“How likely is it we’ll see seals? I ask Captain Pakis.
“Possible but very unlikely,” he says. “Firstly they are rare and secondly these last ones haven’t survived by trusting humans.”
European shags, endemic Aegean herring gulls (themselves nearing extinction) and forty-odd common dolphins make up for the lack of seals during our trip to Kera Panagia, an island belonging to the main monastery of Mount Athos. Nowadays, it’s populated by a caretaker monk who supplies Mount Athos with meat, olive oil and wine cultivated on the island. To-date it’s the only land belonging to Mount Athos that women can step on.
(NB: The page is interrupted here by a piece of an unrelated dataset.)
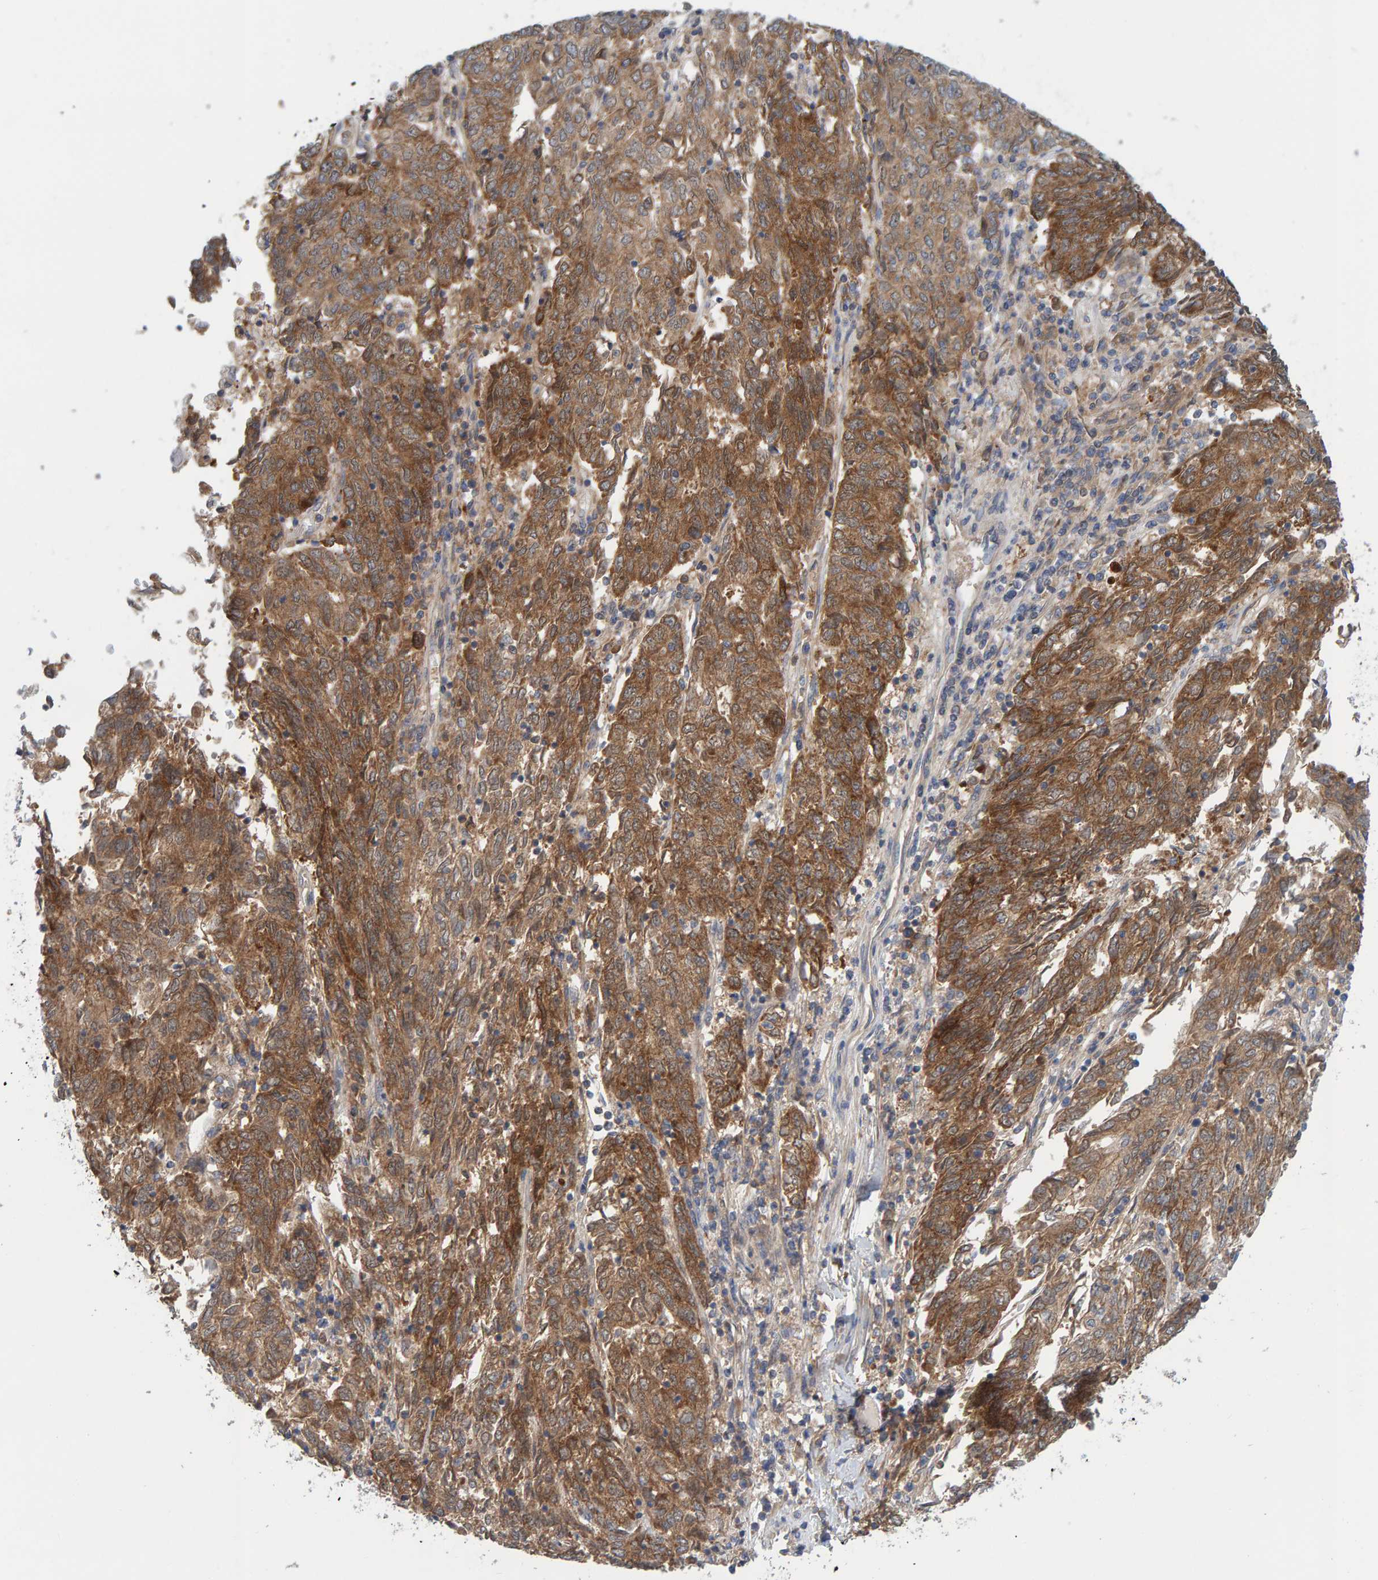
{"staining": {"intensity": "moderate", "quantity": ">75%", "location": "cytoplasmic/membranous"}, "tissue": "endometrial cancer", "cell_type": "Tumor cells", "image_type": "cancer", "snomed": [{"axis": "morphology", "description": "Adenocarcinoma, NOS"}, {"axis": "topography", "description": "Endometrium"}], "caption": "Immunohistochemistry of human endometrial adenocarcinoma reveals medium levels of moderate cytoplasmic/membranous staining in approximately >75% of tumor cells.", "gene": "TATDN1", "patient": {"sex": "female", "age": 80}}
Father Chariton, approachable and photogenic , shows us a copy of the deed of purchase of the island in 993AD, one of the earliest real estate contracts in existence. He speaks English perfectly, as befits someone who used to be a chef in Camden Town in his heyday. He now sells souvenirs to tourists: CDs of Byzantine religious music, flavoured oils, wine from the Mt Athos vineyards, preserves, honey, icons. Everyone in our team buys something, as few can resists the lure of organic produce.
From the top of the monastery we can discern the main islands of the park. Piperi itself has a 3-mile exclusion zone to protect the seals. Another island, Yura, operates a 500m exclusion zone to protect the unique wild goats that inhabit it. In times past, fishermen waited for the goats to descend in order to drink seawater – for the salt it contains – and shot them.
After lunch on the boat, where we watch sargo fish and flathead mullet fight over the breadcrumbs we throw overboard, we see more dolphins on our return. They are striped dolphins, smaller and more playful than the common dolphins we saw earlier, and they provoke many oohs and aahs among our Scandinavian contingent.